It’s not like sales and marketing people don’t have enough to do. With everyone’s schedules jammed with things to do and places to be, it’s no wonder how strategic market planning, particularly the long-range kind, might not make it to the top of your To Do List. But frankly, if it’s not it is a sure sign that somewhere down the road your company may pay a price. And unfortunately, those strategic initiatives can fall through the cracks if they are not prioritized properly.
The new CMO role has become the key to paving the way into new markets, new sales territories, new income streams and yes, into executive meetings reserved for the CEO, CFO and Legal Counsel. What changed? The simple answer is the market has intensified and nothing should be ignored or pushed aside when it comes to forging a new frontier for your company’s growth. Nothing is more important.
What used to stack up as solid marketing is really not going to work today. Here are 5 things strategic market planners must keep in mind today:
1. Put everyone inside your company on your team.
Everyone in your company can give you useful insights and suggestions. Gone are the days that everything comes from research and executive committees. Really, who cares where the idea comes from as long as it comes?
2. Get to know your customers on a first name basis.
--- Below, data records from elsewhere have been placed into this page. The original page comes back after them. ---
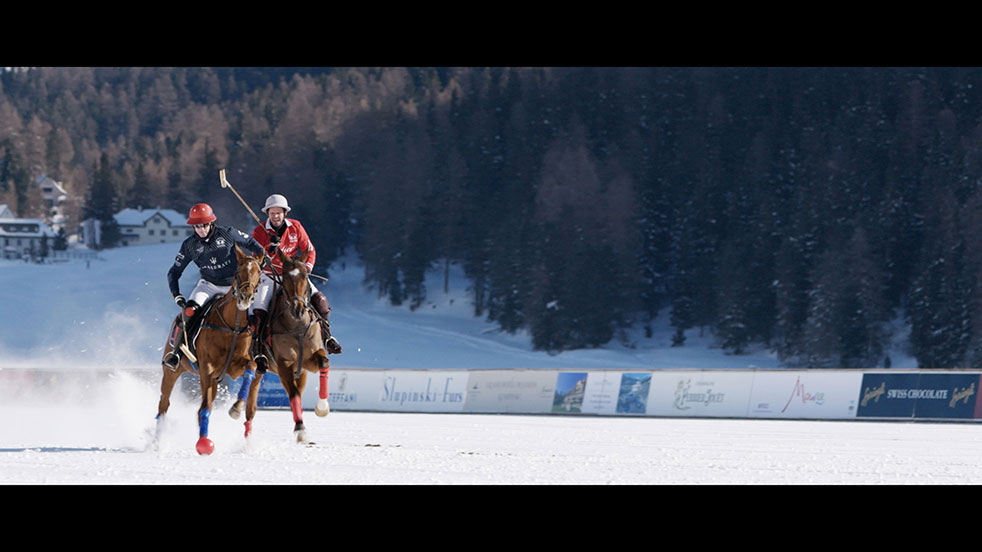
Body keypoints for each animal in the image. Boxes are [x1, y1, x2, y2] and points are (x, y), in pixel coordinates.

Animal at [155, 246, 264, 452]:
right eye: (238, 271)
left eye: (259, 274)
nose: (246, 297)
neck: (232, 326)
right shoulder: (207, 370)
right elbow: (205, 408)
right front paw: (204, 443)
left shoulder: (236, 367)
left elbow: (251, 367)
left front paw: (236, 407)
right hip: (171, 370)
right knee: (164, 405)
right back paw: (156, 440)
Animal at [233, 248, 332, 442]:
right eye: (285, 277)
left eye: (305, 276)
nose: (298, 308)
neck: (297, 325)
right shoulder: (284, 364)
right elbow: (293, 394)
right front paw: (300, 428)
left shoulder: (309, 359)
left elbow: (324, 363)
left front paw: (322, 408)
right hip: (256, 365)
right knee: (251, 403)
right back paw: (239, 412)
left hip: (296, 371)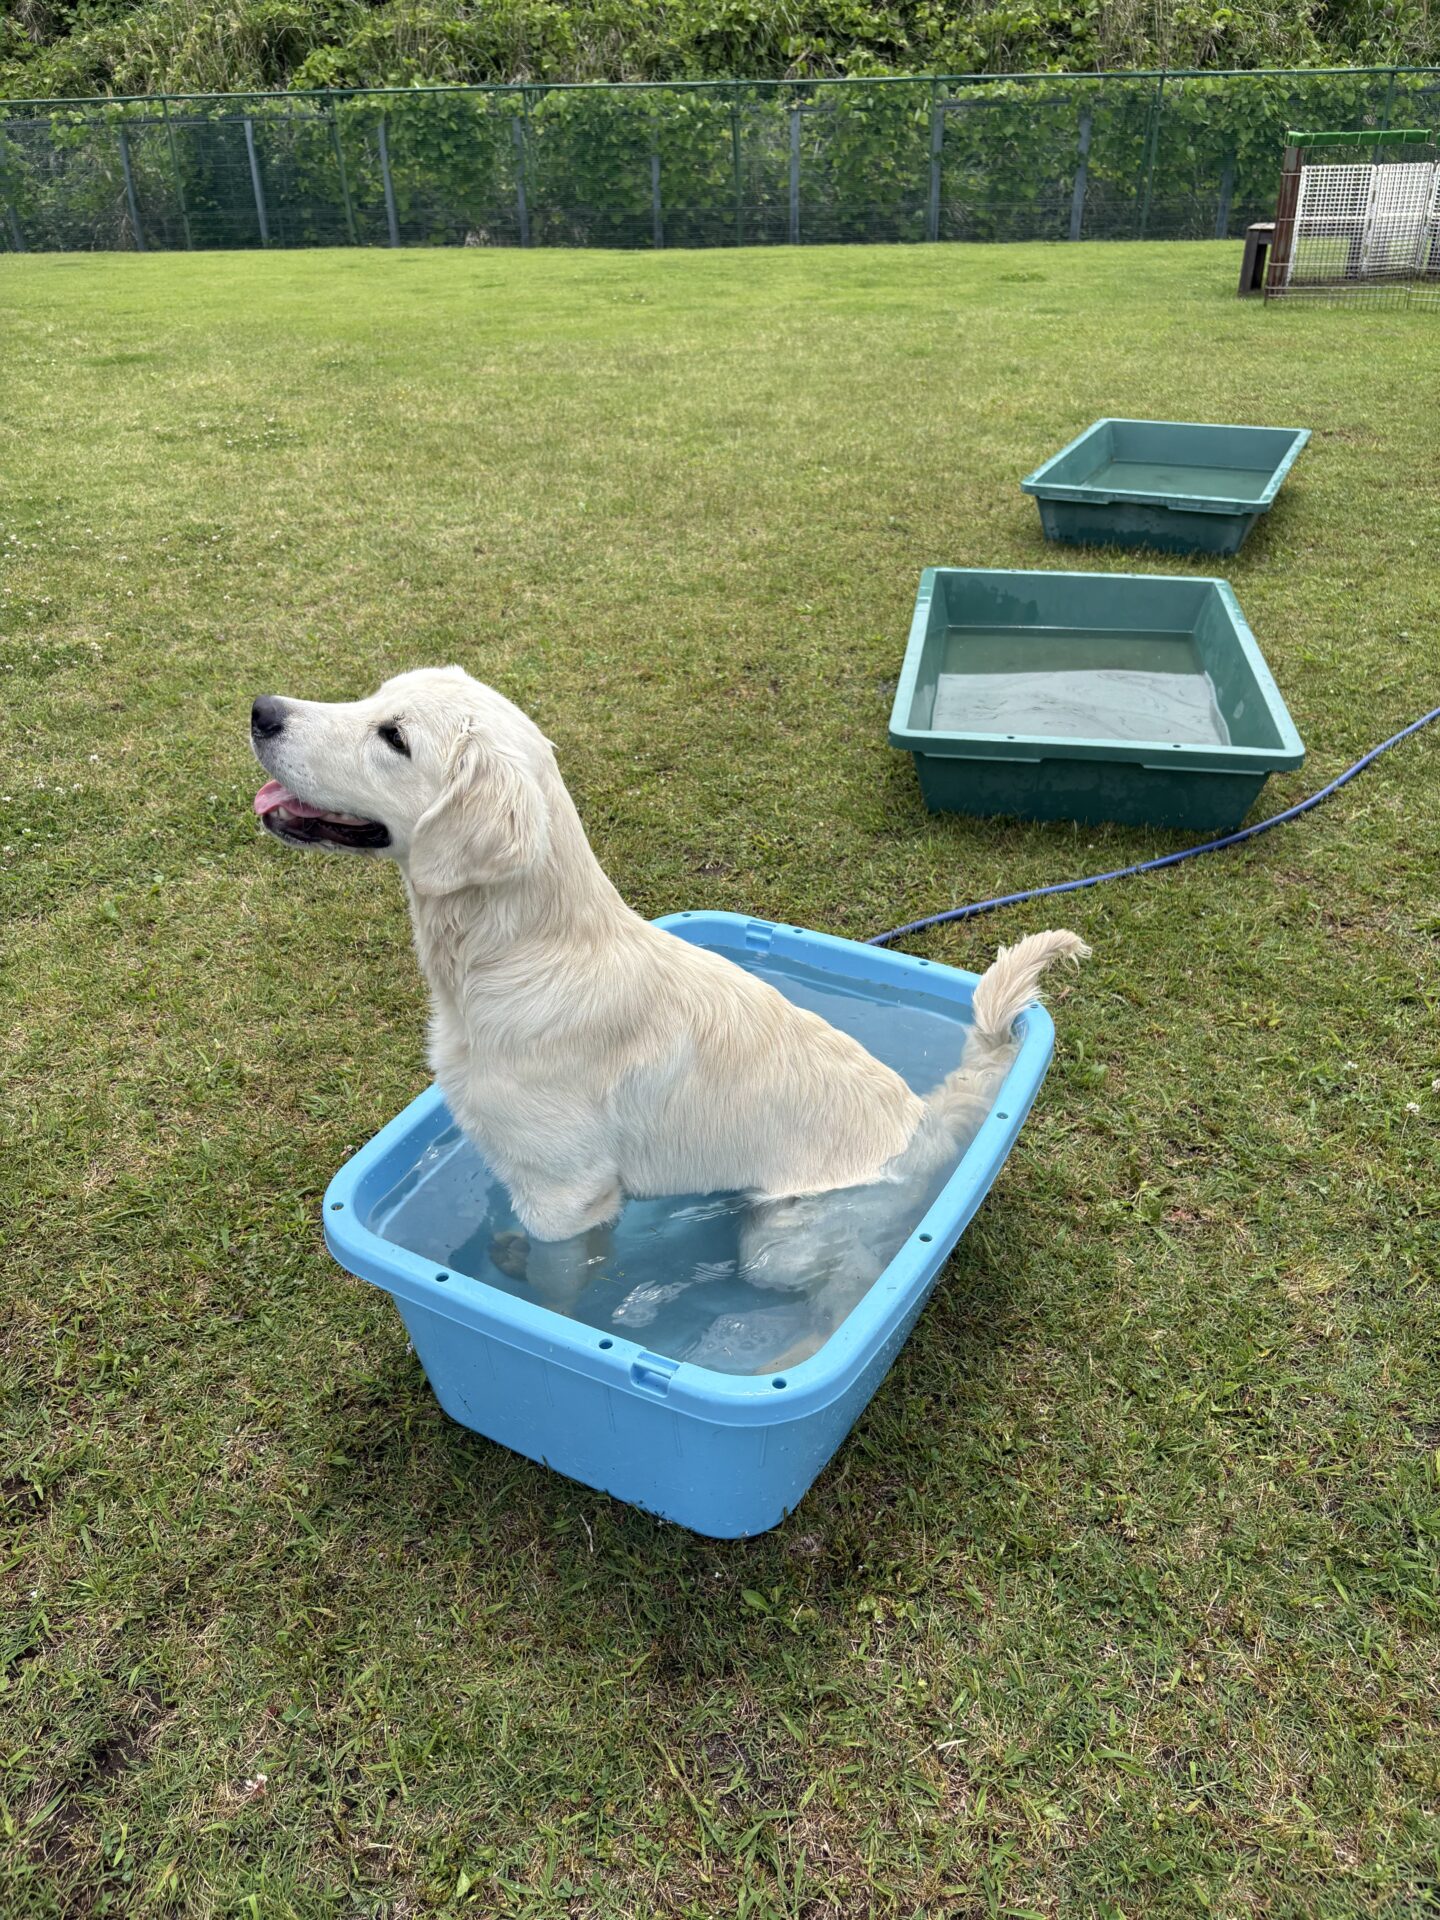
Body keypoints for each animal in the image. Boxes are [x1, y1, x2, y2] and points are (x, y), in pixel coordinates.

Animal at [251, 667, 1087, 1358]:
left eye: (393, 737)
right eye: (371, 696)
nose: (261, 710)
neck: (513, 953)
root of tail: (922, 1121)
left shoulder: (566, 1194)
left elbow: (559, 1286)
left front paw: (545, 1309)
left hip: (781, 1242)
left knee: (845, 1287)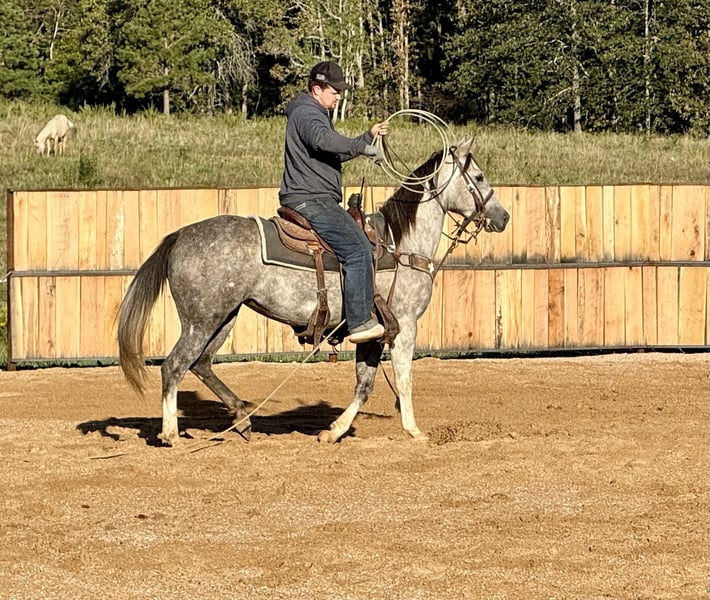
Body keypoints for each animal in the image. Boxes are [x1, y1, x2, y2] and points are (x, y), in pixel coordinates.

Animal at [117, 141, 510, 446]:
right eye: (478, 177)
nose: (503, 216)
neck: (400, 245)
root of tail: (180, 235)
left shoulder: (373, 333)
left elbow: (364, 384)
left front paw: (333, 431)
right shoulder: (405, 325)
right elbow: (403, 379)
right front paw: (414, 431)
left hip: (224, 317)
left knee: (201, 364)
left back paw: (242, 417)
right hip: (201, 321)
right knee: (174, 366)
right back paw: (171, 433)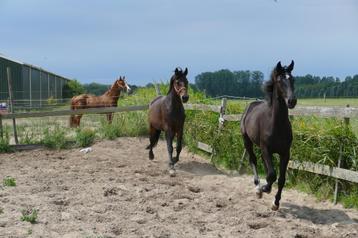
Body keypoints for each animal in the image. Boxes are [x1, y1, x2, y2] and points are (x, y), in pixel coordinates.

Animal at [241, 61, 296, 210]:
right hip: (247, 141)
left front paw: (275, 203)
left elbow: (281, 179)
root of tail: (251, 105)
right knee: (253, 160)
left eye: (293, 79)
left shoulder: (285, 153)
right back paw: (258, 187)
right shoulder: (266, 148)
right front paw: (264, 188)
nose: (292, 101)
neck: (277, 125)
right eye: (280, 80)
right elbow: (272, 174)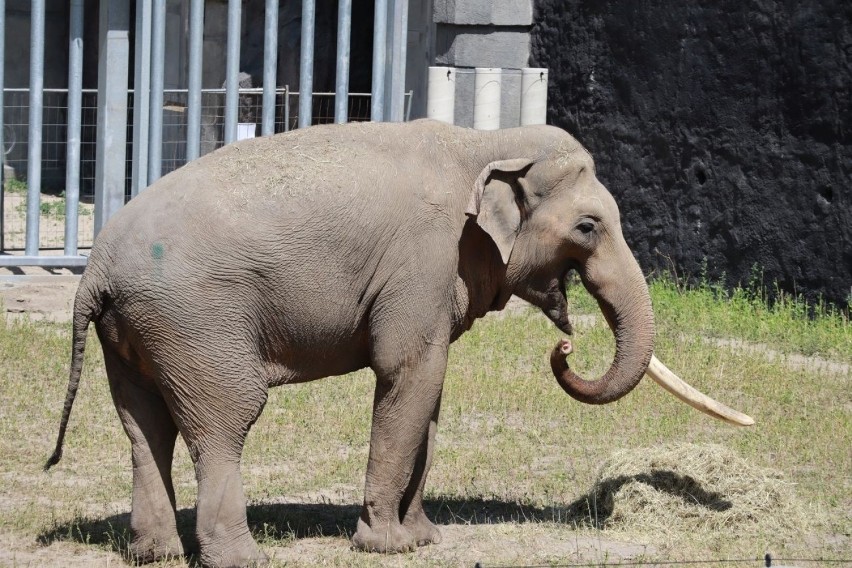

This is not optional; rather, it’s a new requirement that you and your full team should aspire. It’s not just for the sales team to do, but also for everyone actively involved in delivering value to your customers. Regardless of your company’s size, the more you are known by your customers the more trust you will earn.
3. Track how much you spend per customer, per market, per year.
A lot has been written on Marketing ROI but still, very few companies actively engage in the tracking and analyzing their marketing expenditures on a weekly/monthly basis. At full throttle your company should be able to both spend and track simultaneously and make adjustments on the fly based on actual data metrics of results. Things to track include awareness scores, leads generated, customer satisfaction, and the list should go on and on.
4. Put your best sales people on your best territories and prospects.
Often companies use the strategy of putting their best people on their toughest challenges. I do not subscribe to this at all! Why punish a high performer with a lousy territory? What makes sense to me is to put your stars where they can make the biggest impact and use the weaker sales reps in the weaker markets to prove themselves. (I welcome your comments!).
5. Make sure your website is aligned with your value proposition and messaging.
What you say in an elevator to a prospect should be found on your website. If it’s not, either your website or you are not using current brand messaging. Either way, they need to harmonize with each other to realize the full impact of your brand and its message. The importance of integration of messaging cannot be overemphasized.
Is all of this really that important? Yes! Consider this recent announcement that HP made:
“Today, HP announced that New York City-based Duggal Visual Solutions has installed an HP Scitex LX800 Printer and an HP Indigo press 5500. The new digital printing systems help the company pursue new opportunities with clients in the art, fashion and cosmetics markets. New York City-based Duggal Visual Solutions Inc. (DVS) has added a latex ink HP Scitex LX800 Printer and an HP Indigo press 5500 to its operations, offering customers a range of new applications such as wall paper, vehicle graphics, fashion “look books,” art catalogs, cosmetic swatches and photo portfolios.”
Why did Duggal Visual Solutions purchase an HP versus the dozens of other equipment at their disposal? Duggal’s chairman said, “When I heard about the Indigo, how they had reduced the effluent, and the amount of packaging for supplies, I was reminded again that HP is a company I want to do business with,” said Duggal. “There is also an array of partially recycled and FSC-certified materials allowing us eco-material options we simply did not have with photographic printing.”
Mr. Duggal knew all of this because HP’s integrated sales and marketing program includes the five points above and puts them into action each day. Not to mention that they have dominated the print space for years. Why? Because their products, services, messaging, customer service, brand marketing, etc., etc., all harmonize throughout their strategic market plan.
Which brings us to the obvious question: how does your strategic market plan measure up? It’s definitely something your chief marketing leader should be able to answer.